Extracted records:
━━━

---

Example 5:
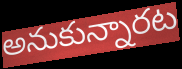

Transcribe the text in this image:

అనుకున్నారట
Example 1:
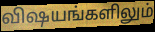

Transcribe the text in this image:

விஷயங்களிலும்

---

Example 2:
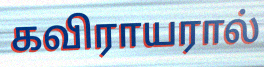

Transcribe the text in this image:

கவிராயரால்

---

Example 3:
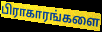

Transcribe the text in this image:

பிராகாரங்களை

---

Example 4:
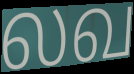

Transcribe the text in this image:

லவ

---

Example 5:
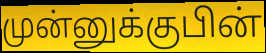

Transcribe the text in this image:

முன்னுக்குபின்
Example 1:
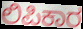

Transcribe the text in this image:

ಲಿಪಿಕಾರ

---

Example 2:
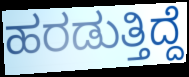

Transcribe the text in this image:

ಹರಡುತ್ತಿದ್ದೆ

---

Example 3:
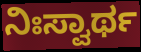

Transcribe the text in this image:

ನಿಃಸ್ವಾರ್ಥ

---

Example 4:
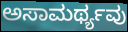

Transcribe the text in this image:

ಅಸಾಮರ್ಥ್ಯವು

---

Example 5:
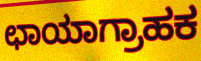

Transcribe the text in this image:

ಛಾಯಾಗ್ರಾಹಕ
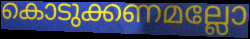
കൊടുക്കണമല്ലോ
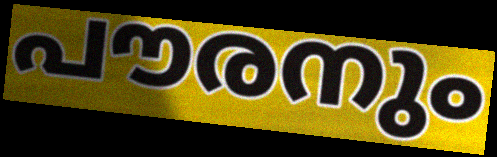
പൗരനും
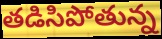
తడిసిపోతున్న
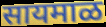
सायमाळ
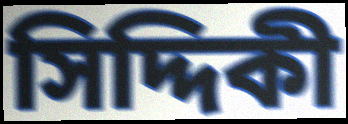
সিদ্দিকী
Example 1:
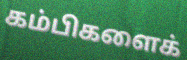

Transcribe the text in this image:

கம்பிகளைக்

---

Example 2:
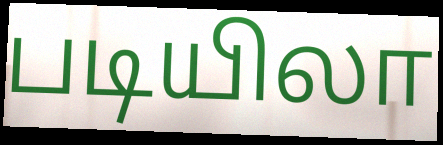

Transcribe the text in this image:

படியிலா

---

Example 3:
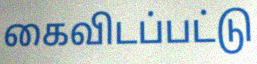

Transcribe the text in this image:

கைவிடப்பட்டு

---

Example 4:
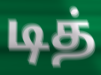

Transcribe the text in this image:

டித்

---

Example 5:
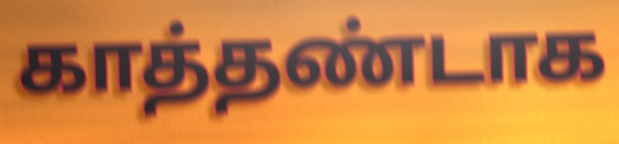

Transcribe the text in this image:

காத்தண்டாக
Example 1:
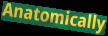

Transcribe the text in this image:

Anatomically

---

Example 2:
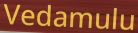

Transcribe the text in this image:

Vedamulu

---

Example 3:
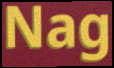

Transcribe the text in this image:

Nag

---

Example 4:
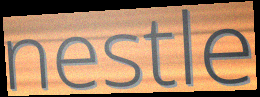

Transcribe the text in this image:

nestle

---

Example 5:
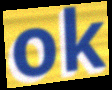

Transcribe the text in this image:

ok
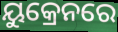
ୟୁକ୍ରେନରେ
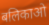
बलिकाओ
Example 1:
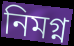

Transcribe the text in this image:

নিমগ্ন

━━━

Your job is to transcribe the entries above exactly; skip the pictures.

### Response to the task
---

Example 5:

Transcribe the text in this image:

అనుకున్నారట
Example 1:

Transcribe the text in this image:

விஷயங்களிலும்

---

Example 2:

Transcribe the text in this image:

கவிராயரால்

---

Example 3:

Transcribe the text in this image:

பிராகாரங்களை

---

Example 4:

Transcribe the text in this image:

லவ

---

Example 5:

Transcribe the text in this image:

முன்னுக்குபின்
Example 1:

Transcribe the text in this image:

ಲಿಪಿಕಾರ

---

Example 2:

Transcribe the text in this image:

ಹರಡುತ್ತಿದ್ದೆ

---

Example 3:

Transcribe the text in this image:

ನಿಃಸ್ವಾರ್ಥ

---

Example 4:

Transcribe the text in this image:

ಅಸಾಮರ್ಥ್ಯವು

---

Example 5:

Transcribe the text in this image:

ಛಾಯಾಗ್ರಾಹಕ
കൊടുക്കണമല്ലോ
പൗരനും
తడిసిపోతున్న
सायमाळ
সিদ্দিকী
Example 1:

Transcribe the text in this image:

கம்பிகளைக்

---

Example 2:

Transcribe the text in this image:

படியிலா

---

Example 3:

Transcribe the text in this image:

கைவிடப்பட்டு

---

Example 4:

Transcribe the text in this image:

டித்

---

Example 5:

Transcribe the text in this image:

காத்தண்டாக
Example 1:

Transcribe the text in this image:

Anatomically

---

Example 2:

Transcribe the text in this image:

Vedamulu

---

Example 3:

Transcribe the text in this image:

Nag

---

Example 4:

Transcribe the text in this image:

nestle

---

Example 5:

Transcribe the text in this image:

ok
ୟୁକ୍ରେନରେ
बलिकाओ
Example 1:

Transcribe the text in this image:

নিমগ্ন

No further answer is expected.